After that brief encounter with mummies, we began the journey to Kabayan, Benguet. It was a long ride on rough roads and I felt like a dirty clothes in a washing machine. Sitting in the air from being tossed up and down is never a good one. I held onto the bars inside the jeepney very tightly. There were times when the jeepney seemed on the edge of tumbling down into the roadside ravine. But thanks to the expertise of Mang Elias, we survived the muddy holes and steep slopes.

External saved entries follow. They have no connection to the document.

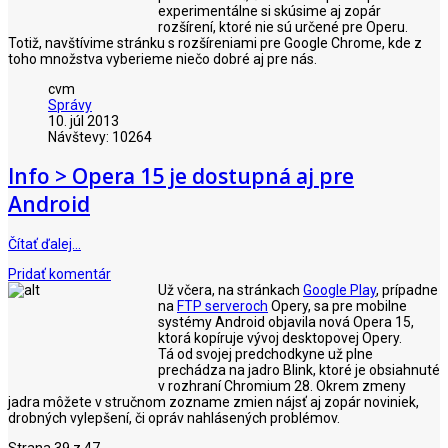
experimentálne si skúsime aj zopár
rozšírení, ktoré nie sú určené pre Operu.
Totiž, navštívime stránku s rozšíreniami pre Google Chrome, kde z
toho množstva vyberieme niečo dobré aj pre nás.
cvm
Správy
10. júl 2013
Návštevy: 10264
Info > Opera 15 je dostupná aj pre
Android
Čítať ďalej…
Pridať komentár
Už včera, na stránkach
Google Play
, prípadne
na
FTP serveroch
Opery, sa pre mobilne
systémy Android objavila nová Opera 15,
ktorá kopíruje vývoj desktopovej Opery.
Tá od svojej predchodkyne už plne
prechádza na jadro Blink, ktoré je obsiahnuté
v rozhraní Chromium 28. Okrem zmeny
jadra môžete v stručnom zozname zmien nájsť aj zopár noviniek,
drobných vylepšení, či opráv nahlásených problémov.
Strana 39 z 47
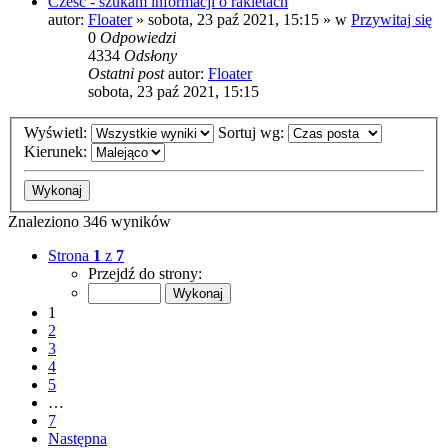
Cześć - szukam informacji o rakietach
autor:
Floater
»
sobota, 23 paź 2021, 15:15
» w
Przywitaj się
0
Odpowiedzi
4334
Odsłony
Ostatni post
autor:
Floater
sobota, 23 paź 2021, 15:15
Wyświetl:
Sortuj wg:
Kierunek:
Znaleziono 346 wyników
Strona
1
z
7
Przejdź do strony:
1
2
3
4
5
…
7
Następna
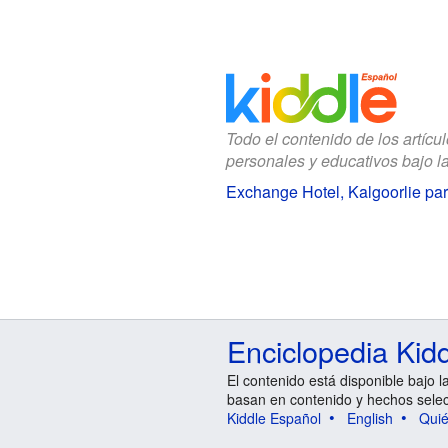
Todo el contenido de los artícu
personales y educativos bajo l
Exchange Hotel, Kalgoorlie pa
Enciclopedia Kid
El contenido está disponible bajo l
basan en contenido y hechos sele
Kiddle Español
English
Qui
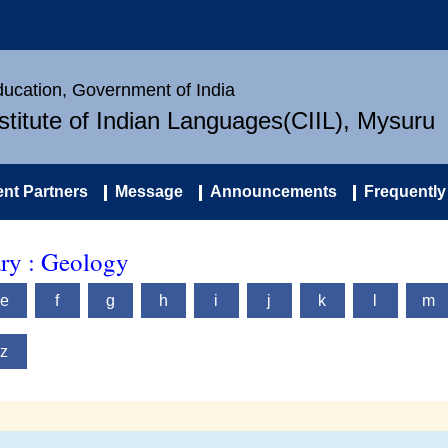
Education, Government of India
nstitute of Indian Languages(CIIL), Mysuru
nt Partners
Message
Announcements
Frequently
ary : Geology
e
f
g
h
i
j
k
l
m
z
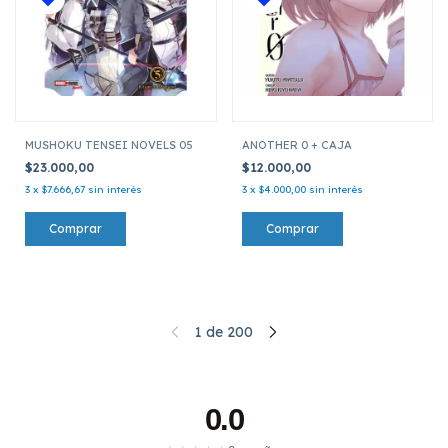
MUSHOKU TENSEI NOVELS 05
ANOTHER 0 + CAJA
$23.000,00
$12.000,00
3
x
$7.666,67
sin interés
3
x
$4.000,00
sin interés
1
de
200
0.0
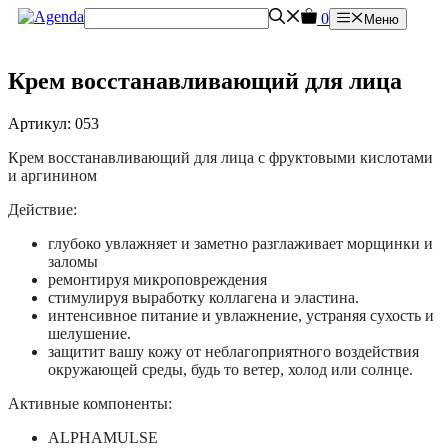
Перейти
0
Меню
к
содержимому
Крем восстанавливающий для лица
Артикул: 053
Крем восстанавливающий для лица с фруктовыми кислотами
и аргинином
Действие:
глубоко увлажняет и заметно разглаживает морщинки и
заломы
ремонтируя микроповреждения
стимулируя выработку коллагена и эластина.
интенсивное питание и увлажнение, устраняя сухость и
шелушение.
защитит вашу кожу от неблагоприятного воздействия
окружающей среды, будь то ветер, холод или солнце.
Активные компоненты:
ALPHAMULSE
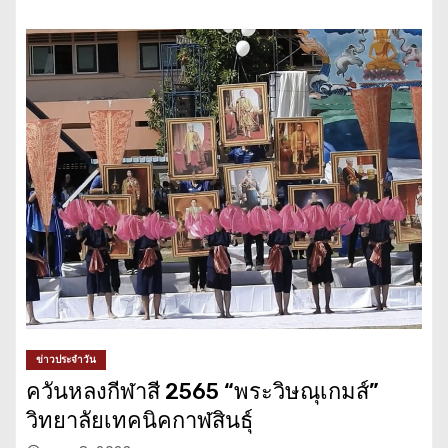
ข่าวประจำวัน
ควันหลงกีฬาสี 2565 “พระวิษณุเกมส์”
วิทยาลัยเทคนิคกาฬสินธุ์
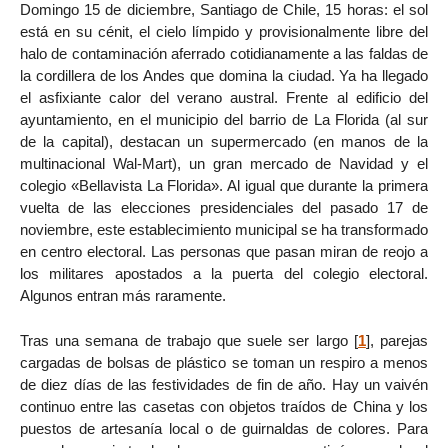
Domingo 15 de diciembre, Santiago de Chile, 15 horas: el sol
está en su cénit, el cielo límpido y provisionalmente libre del
halo de contaminación aferrado cotidianamente a las faldas de
la cordillera de los Andes que domina la ciudad. Ya ha llegado
el asfixiante calor del verano austral. Frente al edificio del
ayuntamiento, en el municipio del barrio de La Florida (al sur
de la capital), destacan un supermercado (en manos de la
multinacional Wal-Mart), un gran mercado de Navidad y el
colegio «Bellavista La Florida». Al igual que durante la primera
vuelta de las elecciones presidenciales del pasado 17 de
noviembre, este establecimiento municipal se ha transformado
en centro electoral. Las personas que pasan miran de reojo a
los militares apostados a la puerta del colegio electoral.
Algunos entran más raramente.
Tras una semana de trabajo que suele ser largo
[
1
]
, parejas
cargadas de bolsas de plástico se toman un respiro a menos
de diez días de las festividades de fin de año. Hay un vaivén
continuo entre las casetas con objetos traídos de China y los
puestos de artesanía local o de guirnaldas de colores. Para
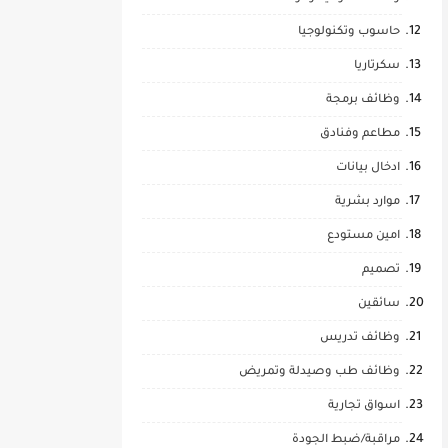
حاسوب وتكنولوجيا
سكرتاريا
وظائف برمجة
مطاعم وفنادق
ادخال بيانات
موارد بشرية
امين مستودع
تصميم
سائقين
وظائف تدريس
وظائف طب وصيدلة وتمريض
اسواق تجارية
مراقبة/ضبط الجودة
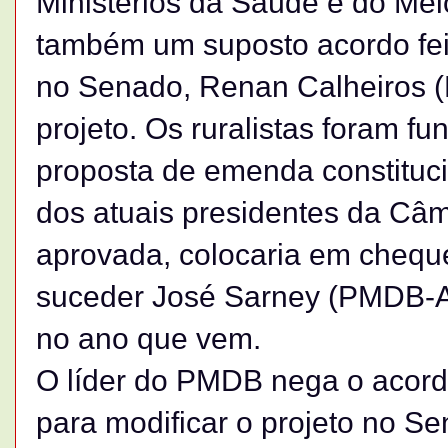
Ministérios da Saúde e do Me
também um suposto acordo feit
no Senado, Renan Calheiros (
projeto. Os ruralistas foram 
proposta de emenda constitucio
dos atuais presidentes da Câ
aprovada, colocaria em chequ
suceder José Sarney (PMDB-A
no ano que vem.
O líder do PMDB nega o acord
para modificar o projeto no S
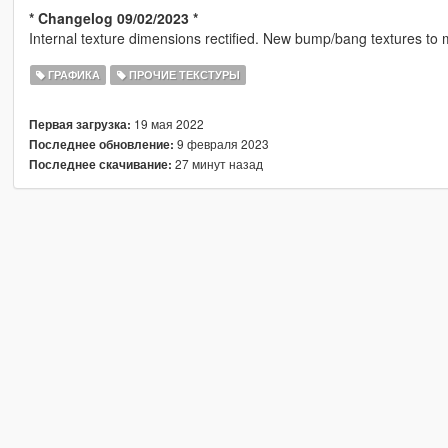
* Changelog 09/02/2023 *
Internal texture dimensions rectified. New bump/bang textures to me
ГРАФИКА
ПРОЧИЕ ТЕКСТУРЫ
19 мая 2022
Первая загрузка:
9 февраля 2023
Последнее обновление:
27 минут назад
Последнее скачивание:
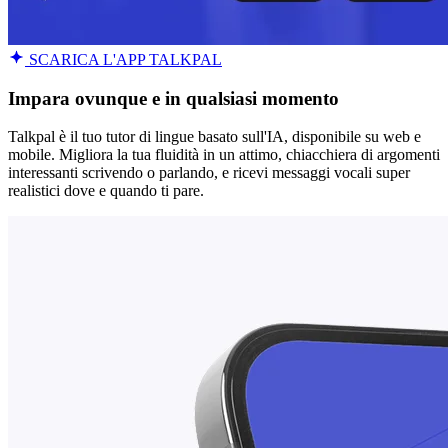
SCARICA L'APP TALKPAL
Impara ovunque e in qualsiasi momento
Talkpal è il tuo tutor di lingue basato sull'IA, disponibile su web e
mobile. Migliora la tua fluidità in un attimo, chiacchiera di argomenti
interessanti scrivendo o parlando, e ricevi messaggi vocali super
realistici dove e quando ti pare.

It was a relief when we reached the town’s centre.  We registered and arranged for our guides. While waiting for everything to be settled, I roamed around. What’s with the stares? I found a wagwagan store and it was here where I found a pair of thermal pants, which was on sale at 80pesos. I handed over my 500-peso-bill, but she told me that she has no change for it. Since I badly need the pants, I offered my 59 pesos. To my surprise, she accepted it.

When we reached our campsite near Lake Tabeo, I was already groggy and dizzy. All I wanted was to sleep inside the jeepney. Even the slightest movement registered a painful kick on my head and puking is and will never be an option. After a tent became available, I gathered my things and went inside of it and dozed off to Dreamland. No dinner, just the thermal pants encased on my lower appendages and my sleeping bag wrapped all over me.